Run this audit with your AI assistant

Paste this into Claude, ChatGPT, or any agent that can run the AWS CLI with read-only credentials. It audits your account for exactly the waste this sheet describes — and changes nothing.

You are auditing an AWS account for unassociated Elastic IPs. Use the AWS
CLI with READ-ONLY credentials. Do not create, modify, or delete
anything — report findings and recommended (unapplied) fixes only.

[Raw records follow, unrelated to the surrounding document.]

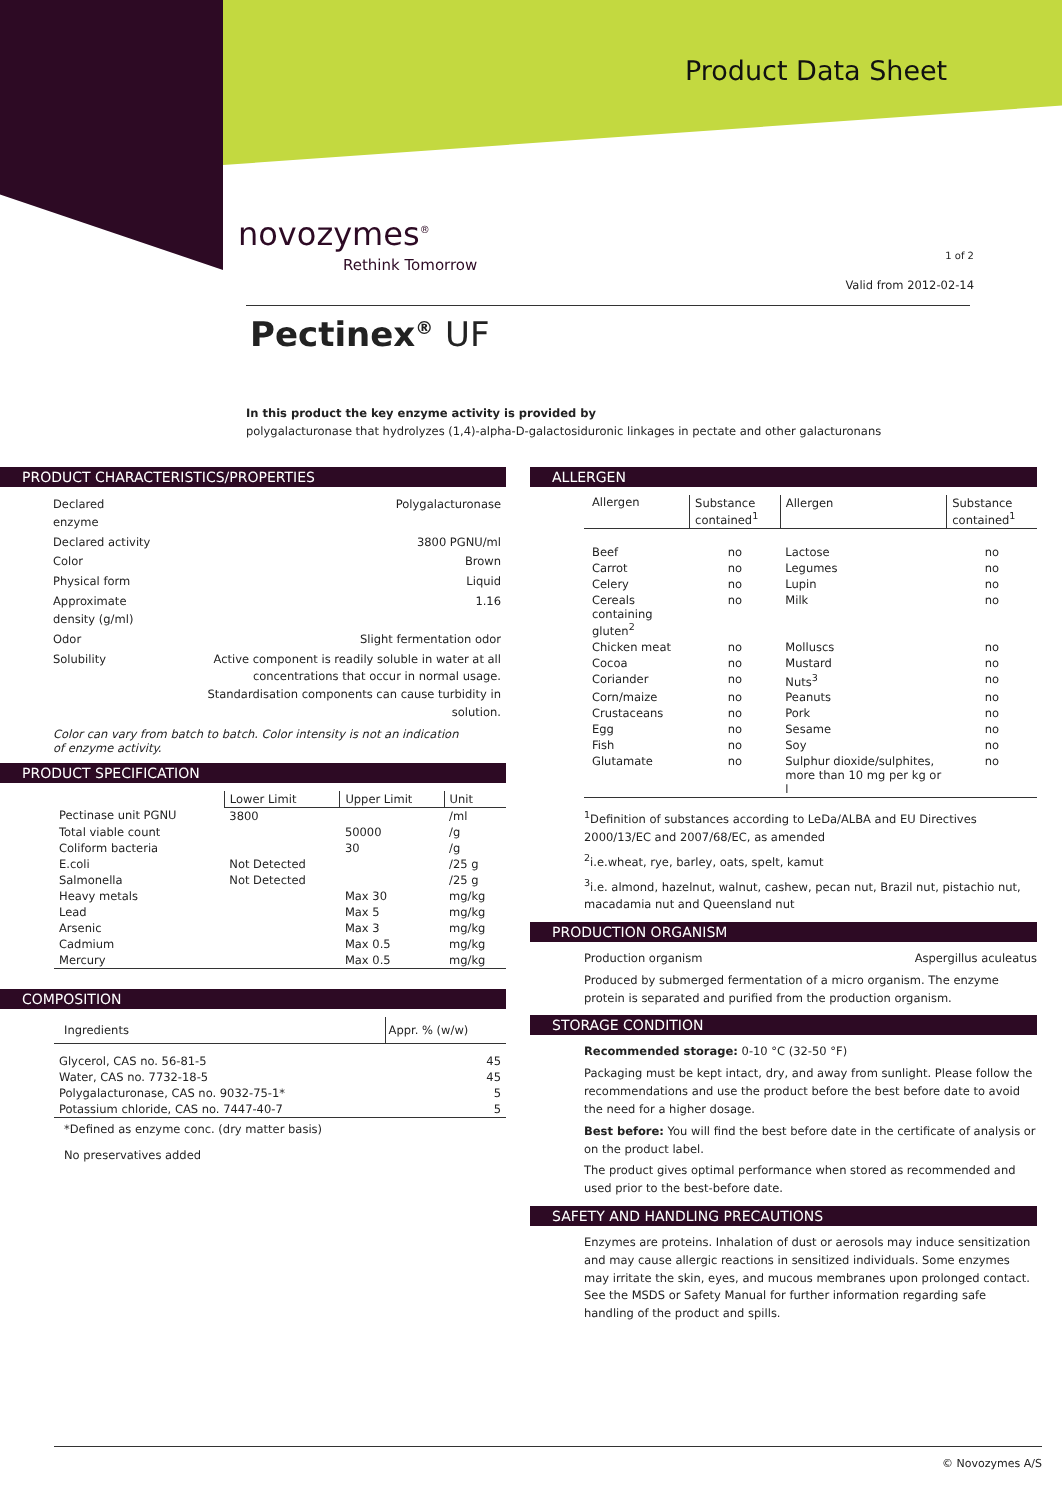Product Data Sheet
novozymes<sup>®</sup>
Rethink Tomorrow
1 of 2
Valid from 2012-02-14
Pectinex<sup>®</sup> UF
In this product the key enzyme activity is provided by
polygalacturonase that hydrolyzes (1,4)-alpha-D-galactosiduronic linkages in pectate and other galacturonans
PRODUCT CHARACTERISTICS/PROPERTIES
| Declared enzyme | Polygalacturonase |
| Declared activity | 3800 PGNU/ml |
| Color | Brown |
| Physical form | Liquid |
| Approximate density (g/ml) | 1.16 |
| Odor | Slight fermentation odor |
| Solubility | Active component is readily soluble in water at all concentrations that occur in normal usage. Standardisation components can cause turbidity in solution. |
Color can vary from batch to batch. Color intensity is not an indication
of enzyme activity.
PRODUCT SPECIFICATION
| | Lower Limit | Upper Limit | Unit |
| --- | --- | --- | --- |
| Pectinase unit PGNU | 3800 | | /ml |
| Total viable count | | 50000 | /g |
| Coliform bacteria | | 30 | /g |
| E.coli | Not Detected | | /25 g |
| Salmonella | Not Detected | | /25 g |
| Heavy metals | | Max 30 | mg/kg |
| Lead | | Max 5 | mg/kg |
| Arsenic | | Max 3 | mg/kg |
| Cadmium | | Max 0.5 | mg/kg |
| Mercury | | Max 0.5 | mg/kg |
COMPOSITION
| Ingredients | Appr. % (w/w) |
| --- | --- |
| Glycerol, CAS no. 56-81-5 | 45 |
| Water, CAS no. 7732-18-5 | 45 |
| Polygalacturonase, CAS no. 9032-75-1* | 5 |
| Potassium chloride, CAS no. 7447-40-7 | 5 |
*Defined as enzyme conc. (dry matter basis)
No preservatives added
ALLERGEN
| Allergen | Substance contained<sup>1</sup> | Allergen | Substance contained<sup>1</sup> |
| --- | --- | --- | --- |
| Beef | no | Lactose | no |
| Carrot | no | Legumes | no |
| Celery | no | Lupin | no |
| Cereals containing gluten<sup>2</sup> | no | Milk | no |
| Chicken meat | no | Molluscs | no |
| Cocoa | no | Mustard | no |
| Coriander | no | Nuts<sup>3</sup> | no |
| Corn/maize | no | Peanuts | no |
| Crustaceans | no | Pork | no |
| Egg | no | Sesame | no |
| Fish | no | Soy | no |
| Glutamate | no | Sulphur dioxide/sulphites, more than 10 mg per kg or l | no |
<sup>1</sup> Definition of substances according to LeDa/ALBA and EU Directives 2000/13/EC and 2007/68/EC, as amended
<sup>2</sup> i.e.wheat, rye, barley, oats, spelt, kamut
<sup>3</sup> i.e. almond, hazelnut, walnut, cashew, pecan nut, Brazil nut, pistachio nut, macadamia nut and Queensland nut
PRODUCTION ORGANISM
Production organism Aspergillus aculeatus
Produced by submerged fermentation of a micro organism. The enzyme protein is separated and purified from the production organism.
STORAGE CONDITION
Recommended storage: 0-10 °C (32-50 °F)
Packaging must be kept intact, dry, and away from sunlight. Please follow the recommendations and use the product before the best before date to avoid the need for a higher dosage.
Best before: You will find the best before date in the certificate of analysis or on the product label.
The product gives optimal performance when stored as recommended and used prior to the best-before date.
SAFETY AND HANDLING PRECAUTIONS
Enzymes are proteins. Inhalation of dust or aerosols may induce sensitization and may cause allergic reactions in sensitized individuals. Some enzymes may irritate the skin, eyes, and mucous membranes upon prolonged contact. See the MSDS or Safety Manual for further information regarding safe handling of the product and spills.
© Novozymes A/S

1. Find them: aws ec2 describe-addresses --query
   "Addresses[?AssociationId==null]" — list allocation IDs, addresses,
   tags. Each unassociated EIP bills ~$0.005/hr (~$3.60/mo).
2. Keep-vs-release triage per EIP: check Tags for purpose/partner/
   do-not-release; grep Route 53 (public + private) for the address in
   long-TTL records; note any that should be preserved (partner
   allowlists, hardcoded firewall rules).
3. Root-cause for recurring findings: flag IaC aws_eip declarations
   without a matching aws_eip_association, and any provisioning script
   that allocates without a paired release (offboarding leaks).
4. Prevention: recommend a Config rule / Lambda that flags EIPs
   unassociated >7 days.

Report a table: EIP | tags | DNS refs? | keep-or-release | est. $/mo. Note
release is irreversible (can't get the SAME IP back). Change nothing.
Works with any assistant that can run shell commands.